We fine-tuned the pretrained Bidirectional Encoder Representations from the Transformers Japanese model (https://huggingface.co/cl-tohoku/bert-base-japanese) on a workstation equipped with a central processing unit of Core™ i9-12900F (Intel), a graphic processing unit of GeForce RTX 3090 (NVIDIA), and 128-GB RAM using the programming language of Python (version 3.10.13) (https://www.python.org/) and Transformers library (version 4.35.2) (https://huggingface.co/). The model comprised 12 layers, 768 dimensions of hidden states, and 12 attention heads. This model was pretrained using the Japanese Wikipedia as of September 1, 2019. Using the AutoModelForSequenceClassification class method, the model was fine-tuned to classify reports into five groups based on the logits for each group. Based on our previous experience, the number of epochs was set to 10, and the other hyperparameters were set to their default values. Because of the randomness of the training process, such as initialization of parameters and the shuffling of the training data, 15 sessions were performed on the training and validation datasets, and the model with the best performance was adopted. These processes are shown in Fig. 2.
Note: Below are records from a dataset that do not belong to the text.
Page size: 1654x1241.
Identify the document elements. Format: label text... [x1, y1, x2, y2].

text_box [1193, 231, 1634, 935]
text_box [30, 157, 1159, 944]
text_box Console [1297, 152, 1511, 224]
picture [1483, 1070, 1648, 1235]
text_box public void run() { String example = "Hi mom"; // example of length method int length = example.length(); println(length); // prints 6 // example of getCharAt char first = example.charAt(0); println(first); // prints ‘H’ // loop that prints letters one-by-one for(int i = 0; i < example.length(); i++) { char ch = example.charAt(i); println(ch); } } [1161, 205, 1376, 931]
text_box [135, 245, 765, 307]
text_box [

The best-performing model on the validation dataset was evaluated on the test dataset. Two radiology residents (Readers 1 and 2 with 3 and 2 years of diagnostic imaging experience, respectively) and an intern (Reader 3 with 2 years of medical experience) manually sorted the reports in the test dataset into five groups, and their performance was compared with that of the model. Readers 1, 2, and 3 were blinded to the patient background information and performed the classification independently. Before this evaluation, a radiologist with 14 years of imaging experience randomized all the test datasets. The results and the time required to complete the classification were recorded.

Statistical analyses were performed using R (version 4.4.2) (https://www.r-project.org/). McNemar analysis was performed to compare the sensitivity and accuracy of the fine-tuned LLM with those of the readers. Sensitivity for a given class was defined as the proportion of true positive cases correctly identified among all actual cases of that class. Receiver operating characteristic (ROC) curve analysis was performed to evaluate the performance of the fine-tuned LLM in differentiating groups 0–1 from groups 2–4, groups 0–2 from groups 3–4, and groups 0–3 from group 4 by calculating the area under the ROC curve (AUC). Kruskal–Wallis tests followed by post hoc Dunn’s test were performed to compare classification times between the LLM and each of readers 1, 2, and 3. Because multiple comparisons were performed for the AUC, sensitivities, and classification time, Bonferroni correction was applied, and statistical significance was set at a p-value of < 0.017 (= 0.050 / 3).